Steve Radley: Well, for me, I think in the current environment I think that you have to understand that your due diligence is different and create a system where you can find people that you trust.  When all this is hopefully over, I think that the number one weakness in the federal system is the lack of distributed networks.  I think what we proved is you can have a distributed network of partners and if you, but you have to trust them, you have to empower them. I think that that, those are the types of things that on the federal side that everyone should be looking at is what are the systems in place for something like this in the future.

Erik Pedersen: I agree. You know, we have said over and over and over that we, we operate via relationships and it really came true on this.  It wasn't a, hey, who can we think of and can you call them and introduce yourself and explain what we're trying to do and enlist their help. We have the relationships all across the state with our partners in our communities.  Oftentimes it was a text or a quick call and they were on board with us. So yeah, that distributed network and that relationship. I mean, everything we've tried to do really paid off in that short period of time.

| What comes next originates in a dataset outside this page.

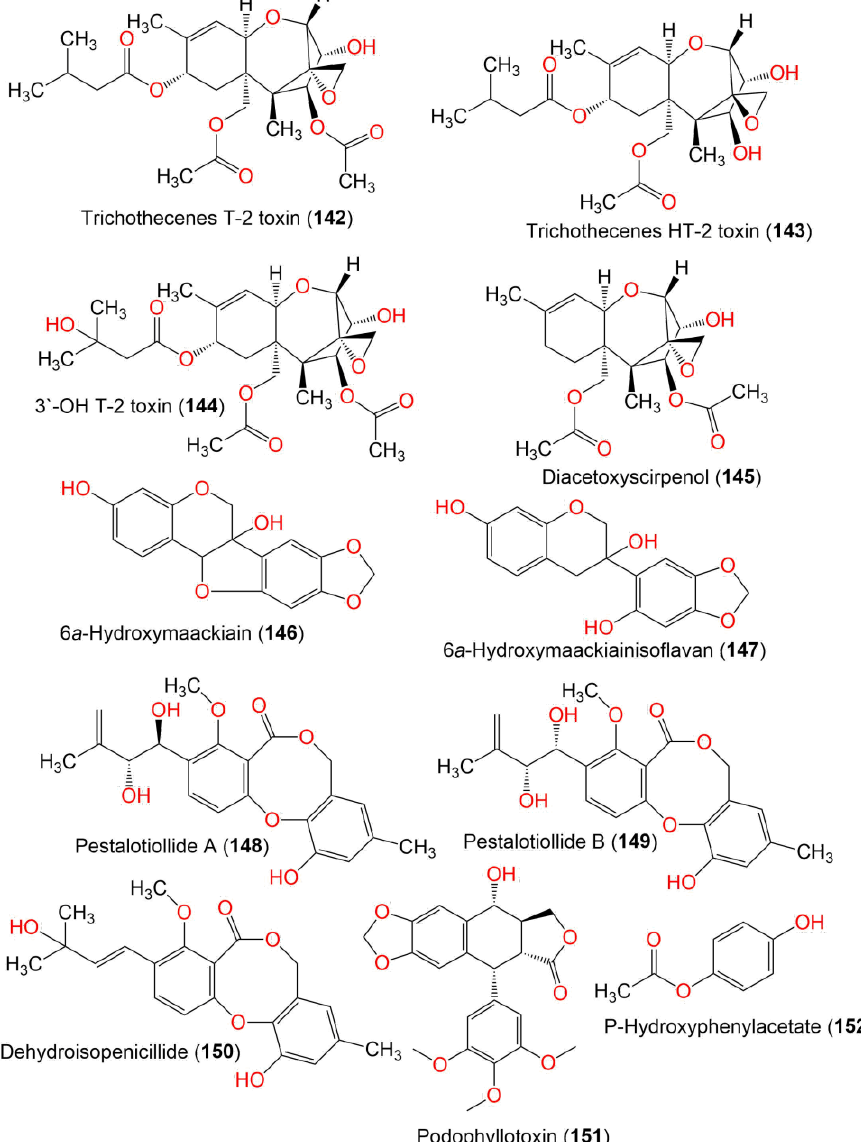
Figure 16. Structures of terpenoids ( 142 – 145 ), flavonoids ( 146 and 147 ), depsidones ( 148 – 150 ), lignan ( 151 ), and phenolic compound ( 152 ).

Dell Gines: I definitely really appreciate what you're all doing in an awfully short period of time for the state of Kansas.  I think you all know being partners with the Federal Reserve in the past for years now, I think we're going back on five or six years. I always told you that Network Kansas is a great example of a statewide ecosystem. I think this process pretty much shows how you can leverage those networks and that ecosystem to do things rapidly in a crisis that may be difficult in other states or in other types of structures. I thank you for your advice and your time today and hopefully this will benefit some of other cities and states across the nation as we all work together to address this crisis. So I would like to tell you both how much I appreciate you and thanks for the time.